B. Section 46, ch. 2020-114, provides that “[t]he amendments to s. 409.984(1), Florida Statutes, by this act expire July 1, 2021, and the text of that subsection shall revert to that in existence on June 30, 2020, except that any amendments to such text enacted other than by this act shall be preserved and continue to operate to the extent that such amendments are not dependent upon the portion of text which expires pursuant to this section.” Effective July 1, 2021, subsection (1), as amended by s. 46, ch. 2020-114, will read:

(1) The agency shall automatically enroll into a long-term care managed care plan those Medicaid recipients who do not voluntarily choose a plan pursuant to s. 409.969. The agency shall automatically enroll recipients in plans that meet or exceed the performance or quality standards established pursuant to s. 409.967 and may not automatically enroll recipients in a plan that is deficient in those performance or quality standards.

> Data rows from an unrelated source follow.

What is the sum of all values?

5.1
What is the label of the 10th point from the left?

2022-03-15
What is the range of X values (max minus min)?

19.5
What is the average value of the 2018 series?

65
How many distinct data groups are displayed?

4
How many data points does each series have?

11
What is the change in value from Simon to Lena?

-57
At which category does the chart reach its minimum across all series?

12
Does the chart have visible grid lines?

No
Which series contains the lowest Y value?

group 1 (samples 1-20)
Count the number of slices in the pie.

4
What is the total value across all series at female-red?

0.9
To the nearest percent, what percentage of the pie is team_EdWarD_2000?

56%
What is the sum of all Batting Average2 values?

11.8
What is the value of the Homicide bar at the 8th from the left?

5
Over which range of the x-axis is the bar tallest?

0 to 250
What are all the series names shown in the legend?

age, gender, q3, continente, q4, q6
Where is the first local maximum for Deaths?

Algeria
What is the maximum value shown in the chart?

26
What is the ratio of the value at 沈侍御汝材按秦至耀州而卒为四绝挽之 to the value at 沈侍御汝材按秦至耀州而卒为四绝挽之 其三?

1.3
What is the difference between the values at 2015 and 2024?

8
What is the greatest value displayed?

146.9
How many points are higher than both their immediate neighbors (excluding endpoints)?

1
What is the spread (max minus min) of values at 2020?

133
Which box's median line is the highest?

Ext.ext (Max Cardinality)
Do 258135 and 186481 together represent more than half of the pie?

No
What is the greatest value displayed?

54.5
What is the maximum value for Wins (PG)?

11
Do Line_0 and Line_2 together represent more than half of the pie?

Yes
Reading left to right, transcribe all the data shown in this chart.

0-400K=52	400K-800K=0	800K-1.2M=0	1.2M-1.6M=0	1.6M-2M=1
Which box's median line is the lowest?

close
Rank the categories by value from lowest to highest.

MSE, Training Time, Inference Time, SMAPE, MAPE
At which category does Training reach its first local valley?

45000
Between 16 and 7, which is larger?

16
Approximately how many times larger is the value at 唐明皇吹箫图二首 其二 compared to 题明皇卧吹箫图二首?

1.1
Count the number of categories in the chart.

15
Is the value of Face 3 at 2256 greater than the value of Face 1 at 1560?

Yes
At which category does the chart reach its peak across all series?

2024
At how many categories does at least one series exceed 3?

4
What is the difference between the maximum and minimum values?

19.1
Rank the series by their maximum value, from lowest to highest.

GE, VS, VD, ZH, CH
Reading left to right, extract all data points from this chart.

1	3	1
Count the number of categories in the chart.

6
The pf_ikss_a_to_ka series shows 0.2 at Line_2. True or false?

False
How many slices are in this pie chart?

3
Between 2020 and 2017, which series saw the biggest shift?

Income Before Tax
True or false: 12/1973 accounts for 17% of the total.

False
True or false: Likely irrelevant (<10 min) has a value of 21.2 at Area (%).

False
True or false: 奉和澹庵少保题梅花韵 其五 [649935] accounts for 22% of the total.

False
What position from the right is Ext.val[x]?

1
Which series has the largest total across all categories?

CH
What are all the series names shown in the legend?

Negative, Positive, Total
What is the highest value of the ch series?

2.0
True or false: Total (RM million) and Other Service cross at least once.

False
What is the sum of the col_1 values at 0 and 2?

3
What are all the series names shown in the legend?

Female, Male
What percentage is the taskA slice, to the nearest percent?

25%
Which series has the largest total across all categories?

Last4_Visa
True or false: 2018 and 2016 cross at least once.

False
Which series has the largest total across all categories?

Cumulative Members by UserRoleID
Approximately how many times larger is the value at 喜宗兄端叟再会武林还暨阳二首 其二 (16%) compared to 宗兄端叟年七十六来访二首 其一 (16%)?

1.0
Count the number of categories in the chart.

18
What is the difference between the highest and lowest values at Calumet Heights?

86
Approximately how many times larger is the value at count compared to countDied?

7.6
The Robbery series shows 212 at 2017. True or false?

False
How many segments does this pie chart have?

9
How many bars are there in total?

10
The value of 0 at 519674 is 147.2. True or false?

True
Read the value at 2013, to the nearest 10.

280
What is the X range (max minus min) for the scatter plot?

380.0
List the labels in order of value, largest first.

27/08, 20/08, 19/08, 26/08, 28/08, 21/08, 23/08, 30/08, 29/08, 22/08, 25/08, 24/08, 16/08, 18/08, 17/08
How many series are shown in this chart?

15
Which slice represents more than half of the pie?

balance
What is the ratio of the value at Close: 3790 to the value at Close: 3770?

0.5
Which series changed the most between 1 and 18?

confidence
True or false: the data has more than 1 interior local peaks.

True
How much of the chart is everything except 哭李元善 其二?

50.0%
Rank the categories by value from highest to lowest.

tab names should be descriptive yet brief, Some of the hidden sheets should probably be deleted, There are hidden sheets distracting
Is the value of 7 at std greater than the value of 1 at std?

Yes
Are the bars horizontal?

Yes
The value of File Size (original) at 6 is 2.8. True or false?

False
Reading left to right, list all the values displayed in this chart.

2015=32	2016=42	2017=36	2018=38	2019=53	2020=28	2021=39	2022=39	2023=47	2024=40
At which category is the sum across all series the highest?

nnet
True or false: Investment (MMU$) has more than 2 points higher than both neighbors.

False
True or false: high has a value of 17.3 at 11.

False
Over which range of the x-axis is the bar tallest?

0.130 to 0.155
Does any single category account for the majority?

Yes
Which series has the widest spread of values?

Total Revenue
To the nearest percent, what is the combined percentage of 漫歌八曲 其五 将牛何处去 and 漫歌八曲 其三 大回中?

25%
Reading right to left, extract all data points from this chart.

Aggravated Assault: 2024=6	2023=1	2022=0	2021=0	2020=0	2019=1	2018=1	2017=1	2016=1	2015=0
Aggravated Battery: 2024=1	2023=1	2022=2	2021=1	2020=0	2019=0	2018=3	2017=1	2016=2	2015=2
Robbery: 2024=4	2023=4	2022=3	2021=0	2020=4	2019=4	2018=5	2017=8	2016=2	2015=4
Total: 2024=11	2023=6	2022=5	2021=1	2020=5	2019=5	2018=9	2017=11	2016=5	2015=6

If a recipient is deemed dually eligible for Medicaid and Medicare services and is currently receiving Medicare services from an entity qualified under 42 C.F.R. part 422 as a Medicare Advantage Preferred Provider Organization, Medicare Advantage Provider-sponsored Organization, or Medicare Advantage Special Needs Plan, the agency shall automatically enroll the recipient in such plan for Medicaid services if the plan is currently participating in the long-term care managed care program. Except as otherwise provided in this part, the agency may not engage in practices that are designed to favor one managed care plan over another.